Depois de mais de duas horas de reunião com Dilma Rousseff, Renan Calheiros cedeu e deve retirar da pauta de votação, nesta terça, 20,  o veto presidencial sobre a lei que acaba com multa de 10% do FGTS

O governo não quer perder uma receita que passa dos R$ 4 bi por ano e que é paga pelos empresários.

O presidente do Congresso Nacional defendeu, após reunião com a presidente, a possibilidade de redução gradativa (até a extinção) da multa de 10% do saldo do FGTS que as empresas têm de pagar em casos de demissão sem justa causa.

Apesar disso, Renan Calheiros admite rediscutir a pauta com líderes partidários, podendo adiar a votação de pontos não consensuais.

A sessão do Congresso para deliberar sobre vetos presidenciais editados a partir do dia 1º de julho está marcada para 19h desta terça-feira. Renan Calheiros, convocou os líderes partidários da Câmara e do Senado a uma reunião, às 15h, para definir os procedimentos da votação. Ele explicou que, embora a cédula de votação com os 128 dispositivos vetados já esteja pronta, caberá aos líderes decidirem que itens serão apreciados e qual ordem será adotada.
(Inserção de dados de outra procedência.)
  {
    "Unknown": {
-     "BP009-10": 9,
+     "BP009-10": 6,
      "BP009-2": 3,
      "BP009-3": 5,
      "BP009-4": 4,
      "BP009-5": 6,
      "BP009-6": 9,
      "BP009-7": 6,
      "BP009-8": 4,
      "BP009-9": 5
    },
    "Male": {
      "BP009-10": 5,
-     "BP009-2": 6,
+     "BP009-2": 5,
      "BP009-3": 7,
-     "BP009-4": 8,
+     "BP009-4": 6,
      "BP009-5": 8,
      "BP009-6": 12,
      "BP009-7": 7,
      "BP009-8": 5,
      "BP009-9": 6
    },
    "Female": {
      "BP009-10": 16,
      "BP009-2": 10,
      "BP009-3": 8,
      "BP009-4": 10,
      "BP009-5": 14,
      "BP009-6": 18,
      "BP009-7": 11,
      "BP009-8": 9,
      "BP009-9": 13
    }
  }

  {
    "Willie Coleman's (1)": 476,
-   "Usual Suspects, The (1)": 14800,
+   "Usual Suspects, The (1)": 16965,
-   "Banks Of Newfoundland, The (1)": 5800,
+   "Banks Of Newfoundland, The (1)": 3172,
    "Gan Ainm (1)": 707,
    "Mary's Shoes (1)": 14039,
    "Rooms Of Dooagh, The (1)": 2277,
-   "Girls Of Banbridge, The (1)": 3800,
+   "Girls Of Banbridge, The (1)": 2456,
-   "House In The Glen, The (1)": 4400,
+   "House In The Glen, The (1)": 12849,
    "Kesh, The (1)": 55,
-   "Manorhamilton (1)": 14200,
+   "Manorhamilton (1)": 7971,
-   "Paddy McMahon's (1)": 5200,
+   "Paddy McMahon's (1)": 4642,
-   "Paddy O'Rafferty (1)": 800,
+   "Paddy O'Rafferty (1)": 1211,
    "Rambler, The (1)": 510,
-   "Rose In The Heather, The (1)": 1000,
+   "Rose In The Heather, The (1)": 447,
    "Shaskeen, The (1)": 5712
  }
“Os líderes podem pedir, por exemplo, a preferência e a exclusão de qualquer matéria”, ponderou Renan.

O lider do PT na Câmara, deputado José Guimarães, por exemplo, está “apelando” para que o veto do FGTS não seja colocado em votação. Renan, num claro sinal de que a conversa com Dilma foi produtiva, diz que é preciso zelar pelo “equilíbrio das contas públicas”.

De acordo como o presidente do Senado, o veto do FGTS pode ser votado em “outra oportunidade”. Para Renan é possível “evoluir para uma solução gradativa” como alternativa ao veto, como propõe o PT na Câmara. “Essa multa poderia ser gradativamente eliminada, 20% em 2014, 40% em 2015, mais 40% em 2016, de modo a não afetar o equilíbrio das contas públicas, que é a grande convergência que precisa ser defendida, do Executivo com o Legislativo”, afirmou Renan.

Empresários pagam a conta

Criada em 2001 para equilibrar déficit do FGTS, a multa rendeu até 2012, segundo estimativa da CNI, R$ 45,3 bilhões.
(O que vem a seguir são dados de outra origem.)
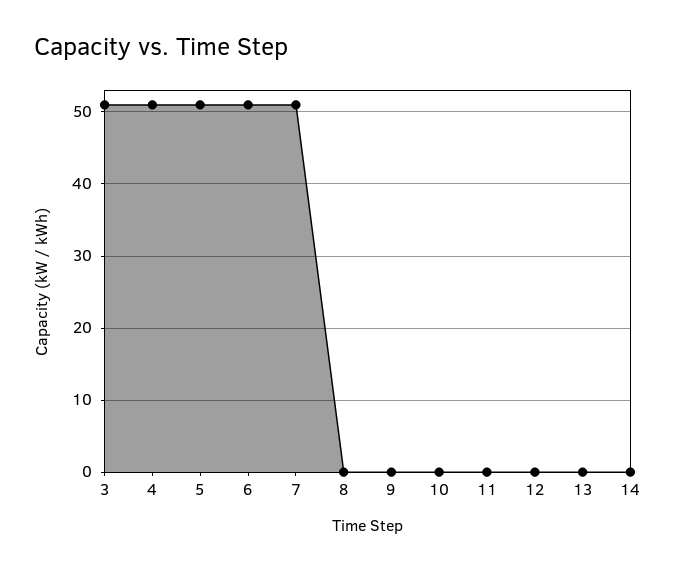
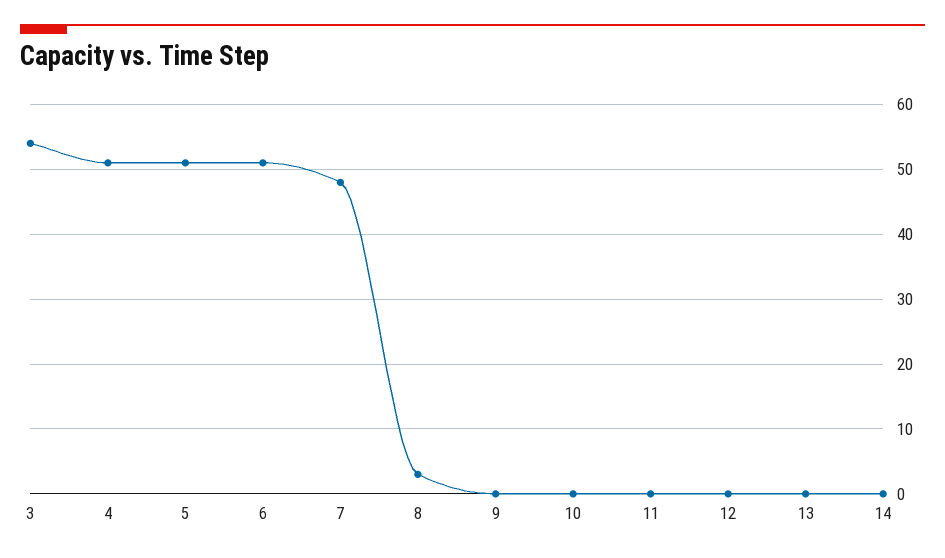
  {
-   "3": 51,
+   "3": 54,
    "4": 51,
    "5": 51,
    "6": 51,
-   "7": 51,
+   "7": 48,
-   "8": 0,
+   "8": 3,
    "9": 0,
    "10": 0,
    "11": 0,
    "12": 0,
    "13": 0,
    "14": 0
  }

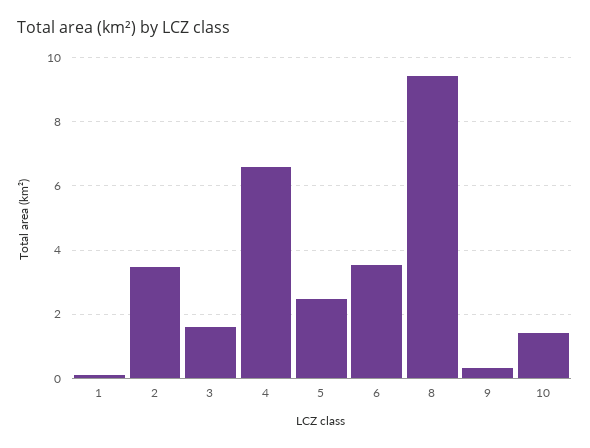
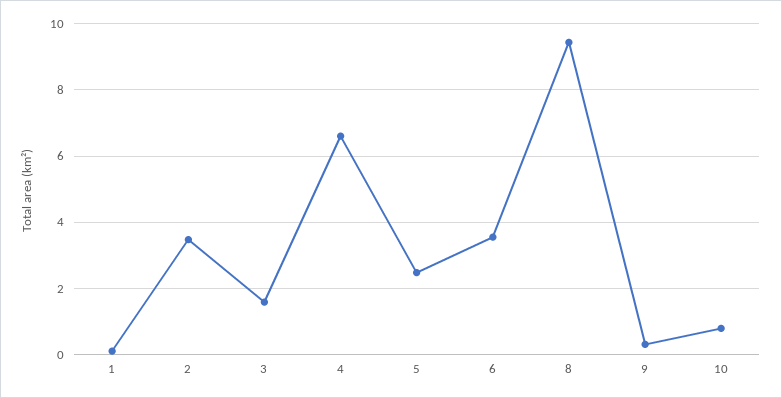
  {
    "1": 0.2,
    "2": 3.4,
    "3": 1.6,
    "4": 6.6,
    "5": 2.4,
    "6": 3.6,
    "8": 9.4,
    "9": 0.4,
-   "10": 1.4
+   "10": 0.8
  }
Em fevereiro do ano passado, o Conselho Curador do FGTS informou ao governo que a conta com os trabalhadores estava quitada (a última parcela das dívidas geradas com os planos econômicos foi paga em junho de 2012), e o adicional de 10% poderia ser extinto  no entando o governo decidiu manter a contribuição.

A CNI calcula que de julho de 2012 a abril deste ano as empresas tiveram de arcar com R$ 2,7 bilhões. Além da multa rescisória de 10%, o empregador que demite sem justa causa paga ao empregado indenização equivalente a 40% do saldo do FGTS.